Science and Sorcery
- Cover of the first edition
- Author: edited by Garret Ford
- Illustrator: Arnold and Lorraine Walter
- Cover artist: Laura Crozetti and Walter
- Language: English
- Genre: Science fiction, fantasy
- Publisher: Fantasy Publishing Company, Inc.
- Publication date: 1953
- Publication place: United States
- Media type: Print (paperback)
- Pages: 327 pp
- OCLC: 4553346

= Science and Sorcery =

1953 anthology of fantasy and science fiction stories edited by Garret Ford

Science and Sorcery is an anthology of fantasy and science fiction stories edited by Garret Ford (a pseudonym for William L. Crawford). It was published by Fantasy Publishing Company, Inc. in 1953 in an edition of 500 copies. Most of the stories originally appeared in the magazine Fantasy Book.
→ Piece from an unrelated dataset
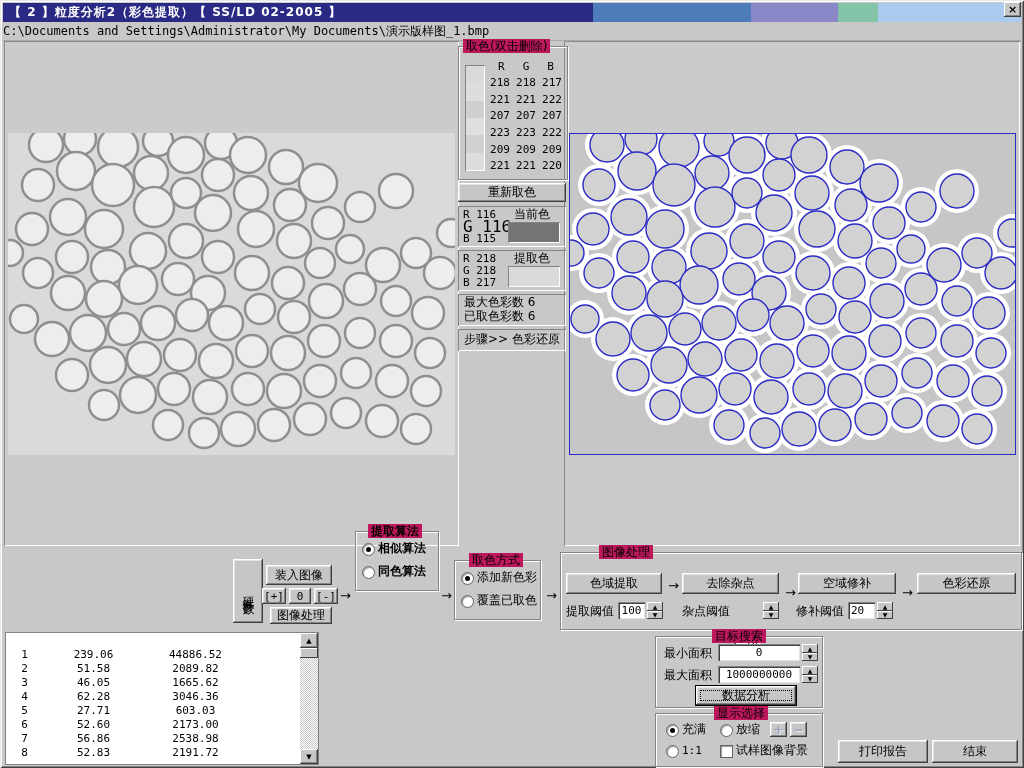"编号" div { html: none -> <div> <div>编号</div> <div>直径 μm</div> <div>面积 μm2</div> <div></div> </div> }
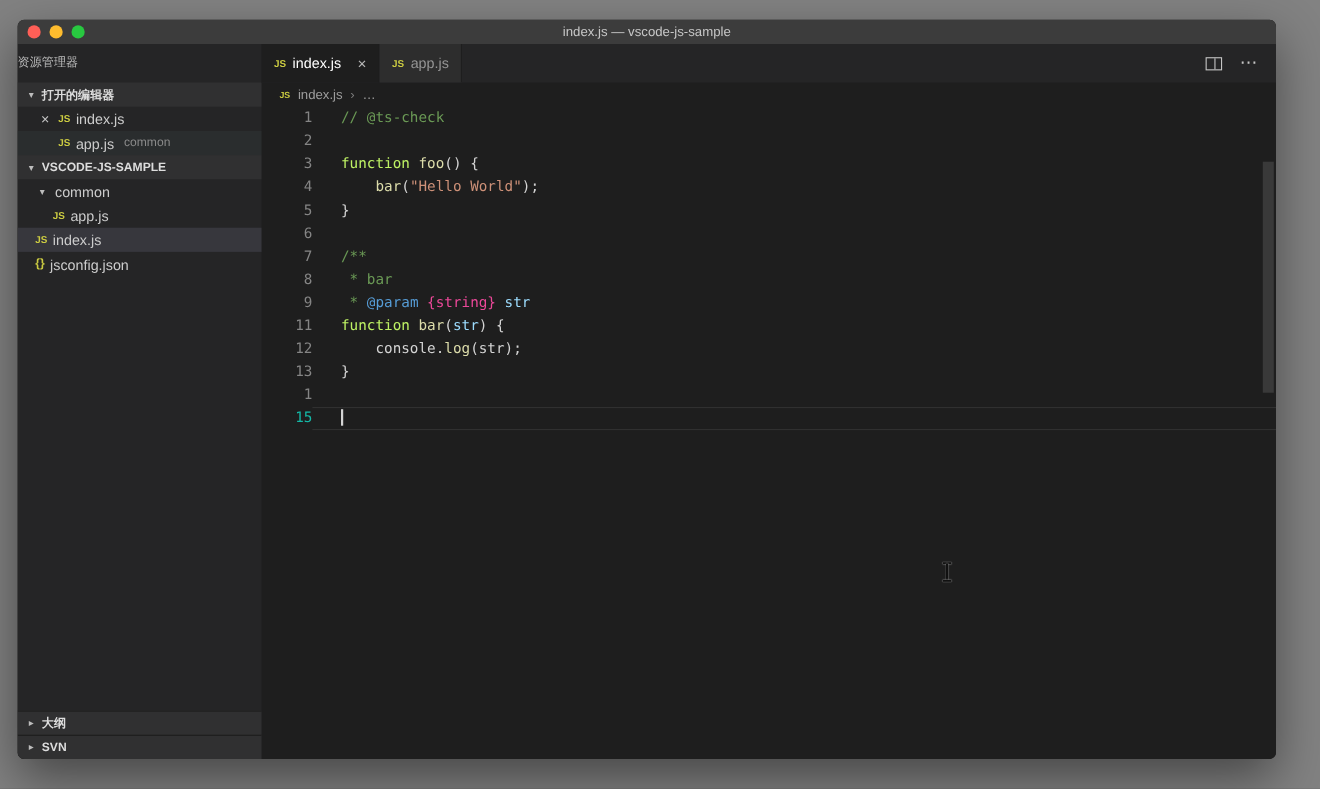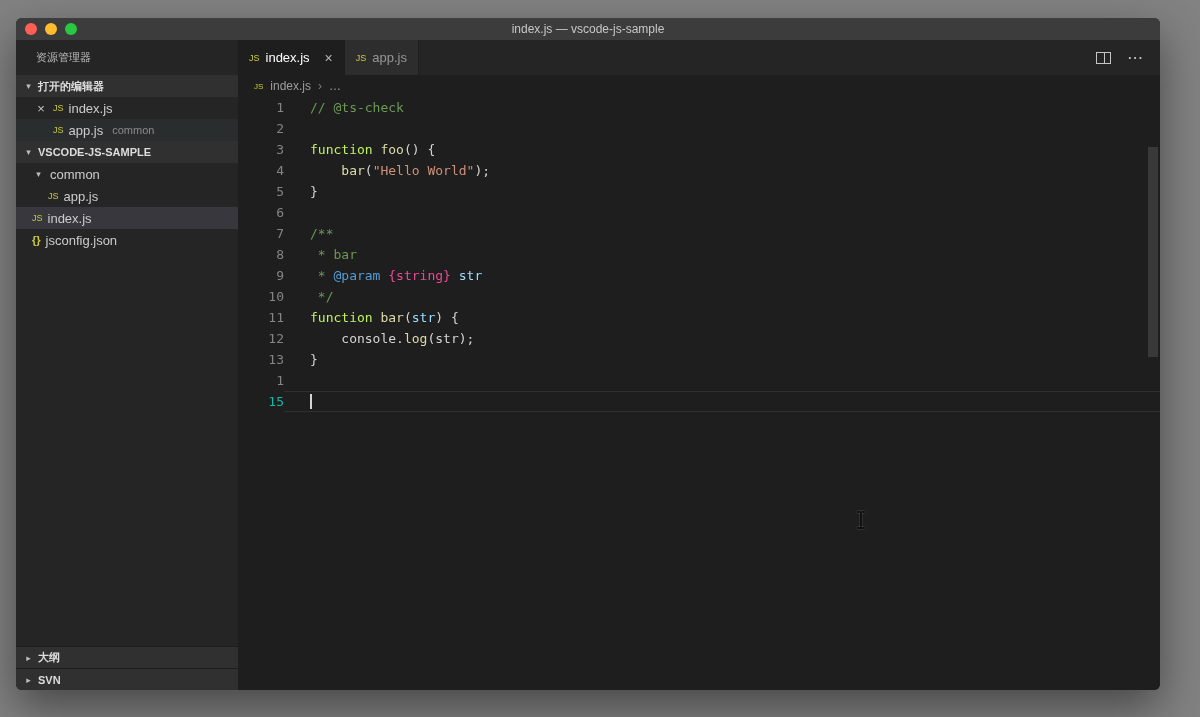"资源管理器" .sidebar-title { padding-left: 20px -> none }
Others appeared in the magazines Thrilling Wonder Stories, The Vortex and Weird Tales.

==Contents==
- "Scanners Live in Vain", by Cordwainer Smith
- "The Little Man on the Subway", by Isaac Asimov & James MacCreigh
- "What Goes Up", by Alfred Coppel
- "Kleon of the Golden Sun", by Ed Earl Repp
- "How High on the Ladder?", by Leo Paige
- "Footprints", by Robert E. Gilbert
- "The Naming of Names", by Ray Bradbury
- "The Eyes", by Henry Hasse
- "The Scarlet Lunes", by Stanton A. Coblentz
- "Demobilization", by George R. Cowie
- "Voices from the Cliff", by John Martin Leahy
- "The Lost Chord", by Sam Moskowitz
- "The Watchers", by R. H. Deutsch
- "The Peaceful Martian", by J. T. Oliver
- "Escape to Yesterday", by Arthur J. Burks

==Reception==
P. Schuyler Miller gave the anthology a negative review, describing the volume as mostly "pretty poor stuff by present-day standards."